The apology came on the sixth day of a week-long gathering of aboriginal Anglicans from across the country. Earlier in the week, the gathering had spent two days listening to participants tell of loneliness and abuse at Anglican-run residential schools, and of family destruction, loss of language and identity, alcoholism and suicides, continuing to this day in the aftermath of the residential school experience.
On the seventh day of the convocation, the elders acknowledged and accepted the primate’s apology. “It was offered from his heart with sincerity, sensitivity, compassion and humility,” said elder Vi Smith, speaking during a closing worship service. “We receive it in the same manner.”
Between 1820 and 1970, the Anglican Church administered as many as 26 different residential schools for aboriginal people. Although they were run by the church, the schools were funded by the federal government under the Indian Act.
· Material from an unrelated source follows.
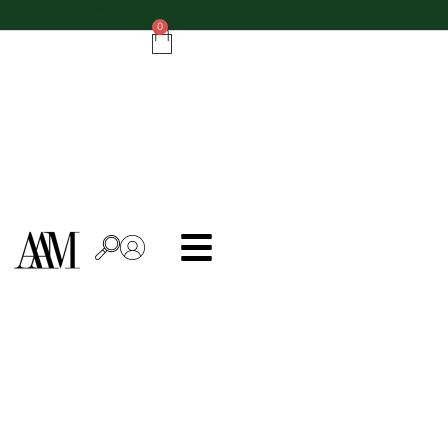
Do zamówień powyżej 500 zł - ręcznik kuchenny gratis!
0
The church’s National Executive Council (NEC) had requested the primate to make an apology at an appropriate time and place. After listening to former students share their stories earlier in the week, he felt this was the time to apologize. He also pledged to work with native people to continue the healing. “I know how often you have heard words which have been empty because they have not been accompanied by actions”, he said. He also asked diocesan bishops to continue the healing locally.
The primate acknowledged that without healing for the whole church and its non-aboriginal members, including himself, “we will continue the same attitudes that have done such damage in the past”.
In 1991, NEC established a Residential Schools Working Group to focus on “reconciliation and healing”. The church has provided financial support for healing initiatives arising in aboriginal communities and has done educational work among both native and non-native communities about the reality and effects of the residential schools.